Wednesday, August 5, 2009

Is the financial meltdown of the media becoming a public health threat?

At a conference I attended yesterday in Boston on Reinventing Journalism, the talk was all about how online social media tools are introducing new models of sharing information and helping journalists do their jobs better. The panelists made scant reference to the financial meltdown of the mainstream press and only one speaker mentioned in passing his concern that this crisis is impairing the ability of journalists to dig up important facts and connect the dots -- i.e. do the kind of investigative reporting that newspapers used to be known for.

Yet the evidence that this is happening is all around us and its impact is particularly glaring to me (as a longtime medical news junkie) in health coverage. As once-respected newspapers like The Boston Globe close their health and science sections and fewer papers report the reality behind the news coming out of medical journals and conferences, what we have left are television talk shows and wire services giving us a shallow and unskeptical view of new drugs and technologies.

On his HealthnewsReview blog yesterday, Gary Schwitzer makes a convincing argument that the palaver provided by the network television morning shows is actually a public health threat. Their health segments, he argues, "unquestioningly promote new drugs and new technologies" and give viewers false expectations about new treatments that may actually do more harm than good. As just one example, Schwitzer points to ABC Good Morning America's recent segment on an experimental obesity drug that it presented as a silver bullet for people wanting to drop a few pounds, without examining the possible side effects or conflicts of interest among the drug's researchers.

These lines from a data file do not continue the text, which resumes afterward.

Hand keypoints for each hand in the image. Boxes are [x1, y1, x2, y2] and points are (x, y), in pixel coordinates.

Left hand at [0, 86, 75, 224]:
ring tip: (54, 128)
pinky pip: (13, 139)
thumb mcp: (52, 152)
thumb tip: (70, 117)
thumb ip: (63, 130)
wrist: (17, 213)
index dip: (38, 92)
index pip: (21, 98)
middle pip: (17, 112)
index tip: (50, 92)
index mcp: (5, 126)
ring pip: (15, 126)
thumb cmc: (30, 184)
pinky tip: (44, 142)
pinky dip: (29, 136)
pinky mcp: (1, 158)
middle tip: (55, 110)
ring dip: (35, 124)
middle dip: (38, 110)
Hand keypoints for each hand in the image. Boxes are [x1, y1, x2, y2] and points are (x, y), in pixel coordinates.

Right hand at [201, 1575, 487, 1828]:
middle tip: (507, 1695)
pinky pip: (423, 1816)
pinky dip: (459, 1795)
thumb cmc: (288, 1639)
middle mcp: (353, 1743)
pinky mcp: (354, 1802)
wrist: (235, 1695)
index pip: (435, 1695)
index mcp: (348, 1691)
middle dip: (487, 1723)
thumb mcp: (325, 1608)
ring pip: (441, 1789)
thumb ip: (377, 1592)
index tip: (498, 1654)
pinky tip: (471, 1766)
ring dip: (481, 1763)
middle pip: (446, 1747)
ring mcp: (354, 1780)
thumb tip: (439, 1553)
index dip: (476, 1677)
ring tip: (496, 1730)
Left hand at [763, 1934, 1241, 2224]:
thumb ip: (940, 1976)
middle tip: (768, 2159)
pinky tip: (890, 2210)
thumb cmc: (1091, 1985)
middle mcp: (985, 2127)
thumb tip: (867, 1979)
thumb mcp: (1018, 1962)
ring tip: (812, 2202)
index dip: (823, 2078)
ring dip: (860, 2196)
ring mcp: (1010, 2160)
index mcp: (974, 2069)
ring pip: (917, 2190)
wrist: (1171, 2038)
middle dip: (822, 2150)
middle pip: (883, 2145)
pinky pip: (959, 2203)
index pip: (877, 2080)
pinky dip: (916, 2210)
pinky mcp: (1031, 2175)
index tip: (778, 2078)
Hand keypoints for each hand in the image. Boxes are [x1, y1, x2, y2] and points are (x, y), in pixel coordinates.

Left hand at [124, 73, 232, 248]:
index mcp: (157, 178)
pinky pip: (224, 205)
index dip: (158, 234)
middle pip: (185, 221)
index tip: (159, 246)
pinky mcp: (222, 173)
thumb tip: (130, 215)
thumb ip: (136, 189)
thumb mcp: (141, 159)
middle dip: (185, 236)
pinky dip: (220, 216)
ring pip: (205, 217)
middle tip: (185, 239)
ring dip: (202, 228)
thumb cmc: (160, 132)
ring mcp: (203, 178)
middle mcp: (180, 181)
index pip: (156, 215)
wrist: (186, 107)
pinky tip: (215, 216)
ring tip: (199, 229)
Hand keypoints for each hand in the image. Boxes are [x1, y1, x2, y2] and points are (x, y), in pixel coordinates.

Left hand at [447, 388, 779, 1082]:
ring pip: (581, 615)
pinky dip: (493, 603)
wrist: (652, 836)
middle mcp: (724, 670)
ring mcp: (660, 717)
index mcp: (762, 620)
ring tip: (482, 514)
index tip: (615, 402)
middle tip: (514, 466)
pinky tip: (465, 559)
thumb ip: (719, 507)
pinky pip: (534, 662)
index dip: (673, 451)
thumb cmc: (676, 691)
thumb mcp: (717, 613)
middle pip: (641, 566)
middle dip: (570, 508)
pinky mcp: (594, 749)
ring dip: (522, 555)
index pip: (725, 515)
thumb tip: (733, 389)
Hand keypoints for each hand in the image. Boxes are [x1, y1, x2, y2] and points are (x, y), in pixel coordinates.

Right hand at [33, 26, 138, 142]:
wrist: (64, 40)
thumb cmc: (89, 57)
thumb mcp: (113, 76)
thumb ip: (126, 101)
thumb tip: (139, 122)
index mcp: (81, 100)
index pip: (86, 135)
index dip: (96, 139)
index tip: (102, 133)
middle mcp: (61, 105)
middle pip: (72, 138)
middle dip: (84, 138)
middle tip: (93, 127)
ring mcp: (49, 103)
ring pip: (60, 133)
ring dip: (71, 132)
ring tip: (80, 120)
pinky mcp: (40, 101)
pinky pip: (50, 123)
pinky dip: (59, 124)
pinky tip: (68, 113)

Another case in point: this AP story on a newly published study in the Archives of General Psychiatry announcing the existence of chronic depression in preschoolers. The AP story quotes experts saying that children as young as 3 have a chemical imbalance that predisposes them to chronic depression, the inference being that they need to be treated with potent antidepressants. And indeed, the AP story ends by noting that a "rising numbers of preschoolers are taking psychiatric drugs, including Prozac, which is used to treat depression."

As Philip Dawdy at Furious Seasons, notes with a wee bit of sarcasm: "AP just swallows the chemical imbalance theory of depression wholesale. That's some nice skeptical journalism there."


Michael Kirsch, M.D. said...

Of course, you are correct, but the point is hardly limited to the medical world. It is not just the vanishing of true journalism and hard copy newspapers, but the continued waning interest of the public in the news. I am one of the remaining anachronisms who spend several hours each week in one newspaper or another. Many other now rely upon Twitter as a news source. Complex and controversial medical issues cannot be fairly presented in a headline or in a brief television news report, particularly when the headline is loaded. Unfortunately, I believe that today's 'journalists' don't have the depth of knowledge or the commitment of their predecessors. Do they understand the news or just read it?

Marya Zilberberg said...

All too true! What is the answer? Bloggers can certainly inject skepticism into the discourse, but it is difficult to separate signal from noise in the blogosphere. Also, most bloggers do not have the time or the resources to do investigative journalism justice.

What is even more alarming is that the medical community tends to swallow these unfiltered messages hook, line and sinker. This is the origin of the overuse and misuse of healthcare and the attendant escalating costs and untold harm.

Michael Kirsch, M.D. said...

The above commenter is correct that I am not an investigative journalist. Nevertheless, as a practicing physician at Ground Zero of health care, I hopefully have some perspective to offer. Indeed, much of what I read about health care reform is about costs and access, almost nothing about medical quality. I believe that physicians know more about the latter than most other stakeholders.